▶ _Elenco dei compiti_:
(a) Riproduca fedelmente il passo del brano sull'amore che va da "Golde: Sono tua" fino a "Allora mi ami!" compreso.
(b) Secondo il brano sull'amore, in quale epoca fa la sua comparsa il concetto di cavalleria?

▶ _Estratto fornito_:
Appunti di Parashà a cura di Lidia Calò
È difficile tracciare con precisione il momento in cui un’idea nuova fa la sua prima apparizione sulla scena umana, soprattutto amorfa come quella dell’amore. Ma l’amore ha una storia. C’è il contrasto che troviamo nel pensiero greco, e poi cristiano, tra eros e agape: il desiderio sessuale e un amore fortemente astratto per l’umanità in generale.
C’è il concetto di cavalleria che fa la sua comparsa nell’epoca delle Crociate, il codice di condotta che valorizzava la galanteria e le gesta di coraggio per “conquistare il cuore di una dama”. C’è l’amore romantico presentato nei romanzi di Jane Austen, coperto dalla condizione che il giovane o meno giovane destinato all’eroina deve avere il giusto reddito e proprietà di campagna, in modo da esemplificare la “verità universalmente riconosciuta, che un solo uomo in possesso di una buona fortuna, deve essere in mancanza dì una moglie.” E c’è il momento in “Il violinista sul tetto” in cui, esposto dai loro figli alle nuove idee nella Russia pre-rivoluzionaria, Tevye si rivolge a sua moglie Golde, e segue la seguente conversazione:
Tevye: Mi ami?
Golde: Sono tua moglie!
Tevye: Lo so! Ma mi ami?
Golde: Lo amo? Per venticinque anni ho vissuto con lui, ho combattuto con lui, ho patito la fame con lui. Venticinque anni, il mio letto è suo…
Tevye: Shh!
Golde: Se quello non è amore, cos’è?
Tevye: Allora mi ami!
Golde: Suppongo di sì!

▶ _Dati registrati_:
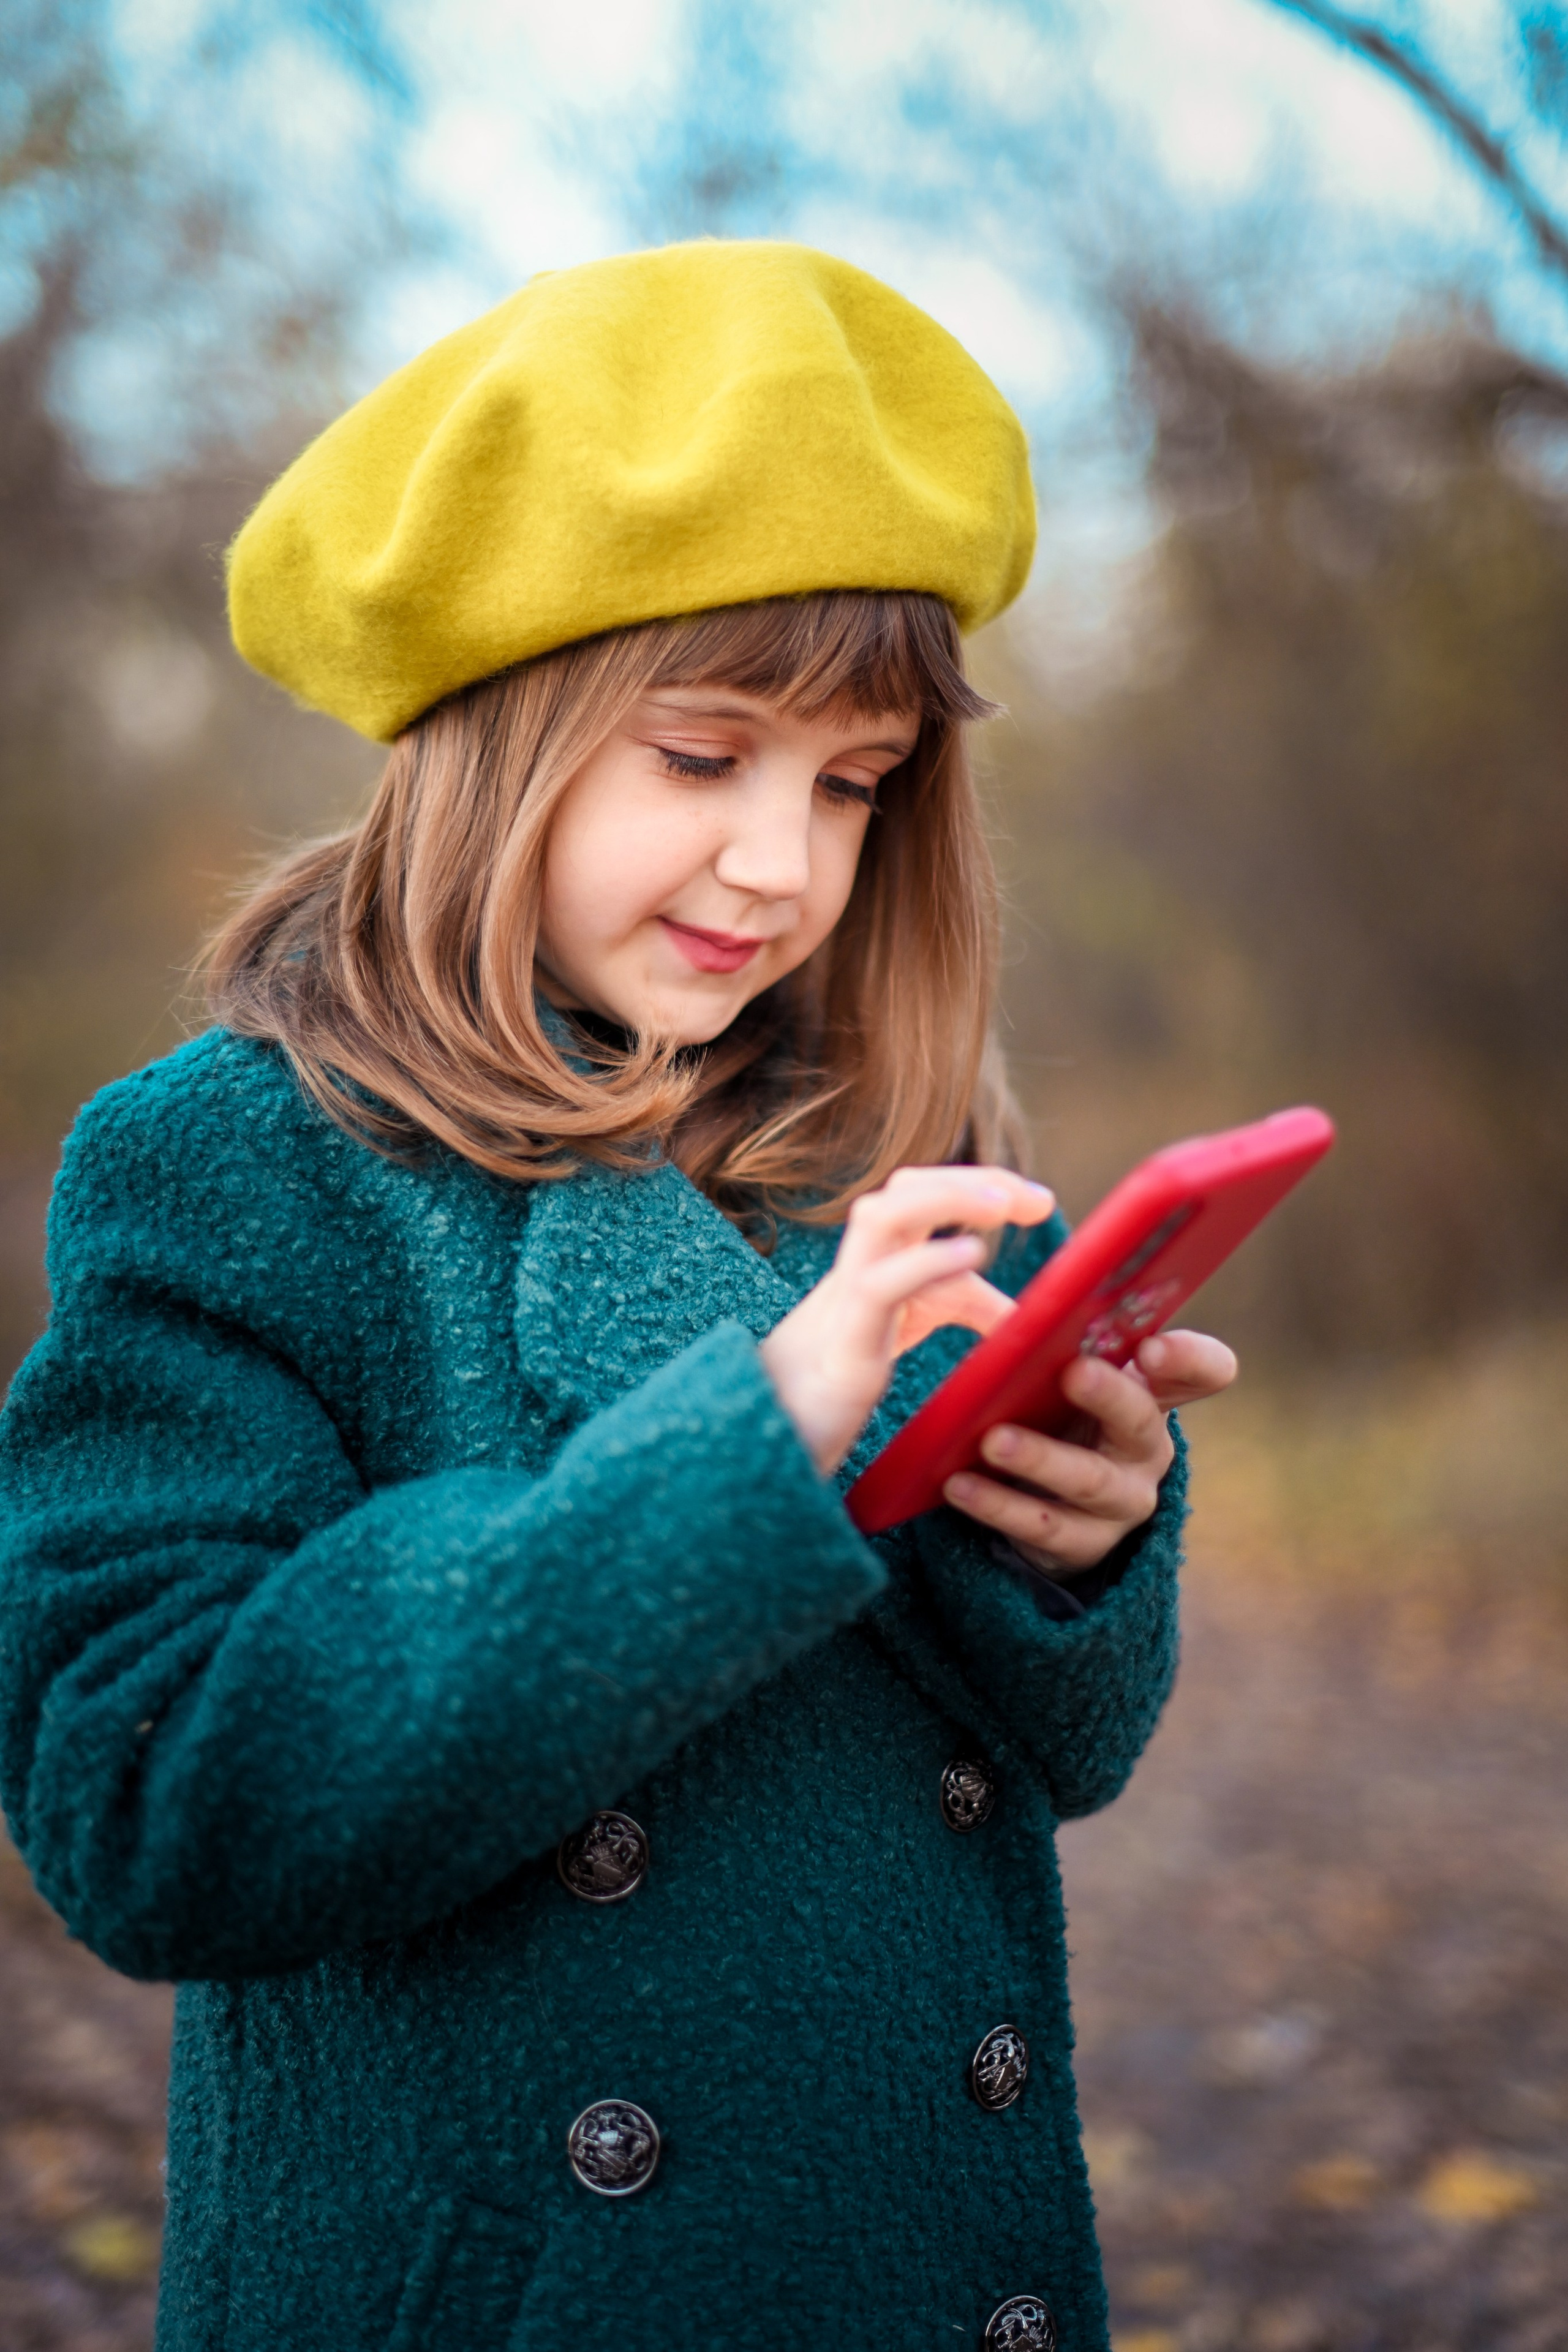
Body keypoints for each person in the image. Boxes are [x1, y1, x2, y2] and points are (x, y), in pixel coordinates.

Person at [0, 241, 1235, 2352]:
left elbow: (1068, 1760)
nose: (783, 863)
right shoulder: (238, 1166)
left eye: (849, 784)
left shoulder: (905, 1170)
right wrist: (741, 1454)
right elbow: (140, 1806)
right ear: (496, 733)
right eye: (702, 756)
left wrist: (1083, 1548)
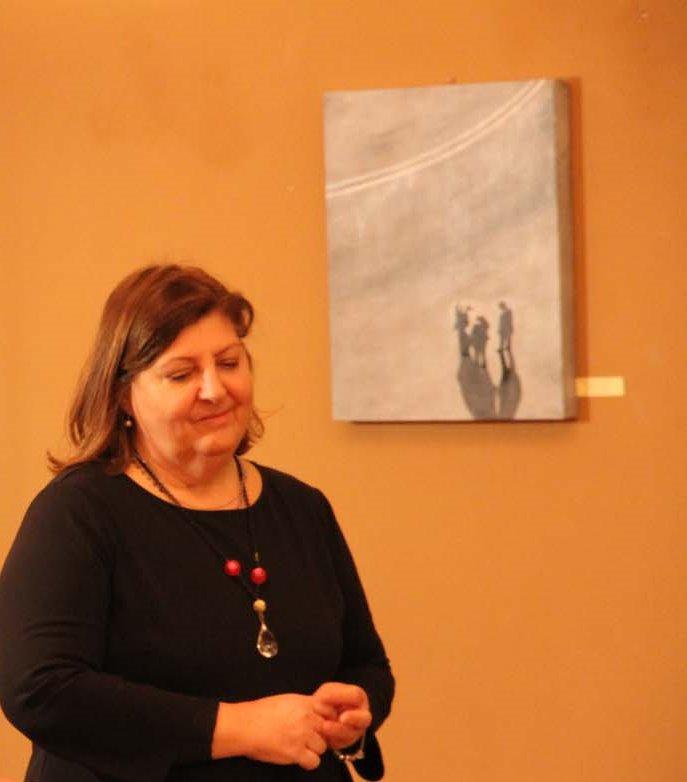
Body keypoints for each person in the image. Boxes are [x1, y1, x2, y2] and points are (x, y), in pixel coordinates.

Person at [0, 265, 394, 782]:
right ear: (124, 395)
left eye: (229, 363)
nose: (214, 389)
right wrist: (240, 727)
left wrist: (355, 712)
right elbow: (39, 689)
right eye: (181, 374)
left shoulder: (304, 508)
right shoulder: (77, 513)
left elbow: (366, 664)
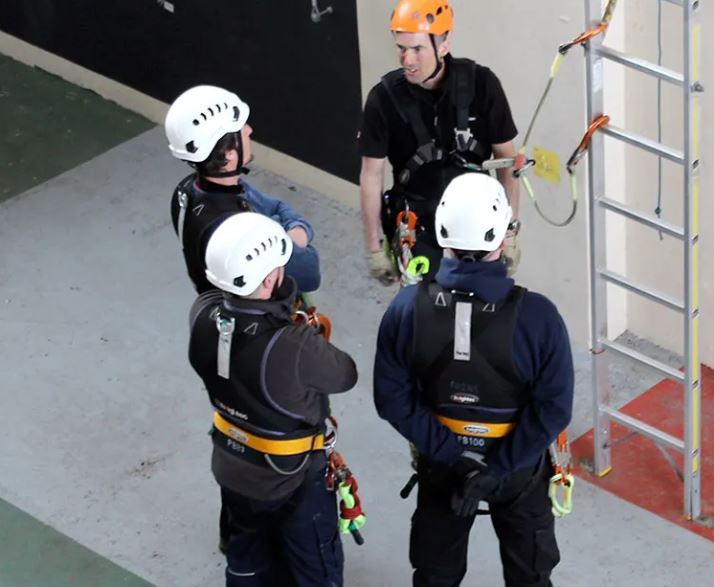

▶ _Soluzioni proposte_:
(a)
Golde: Sono tua moglie!
Tevye: Lo so! Ma mi ami?
Golde: Lo amo? Per venticinque anni ho vissuto con lui, ho combattuto con lui, ho patito la fame con lui. Venticinque anni, il mio letto è suo…
Tevye: Shh!
Golde: Se quello non è amore, cos’è?
Tevye: Allora mi ami!

(b) Nell'epoca delle Crociate.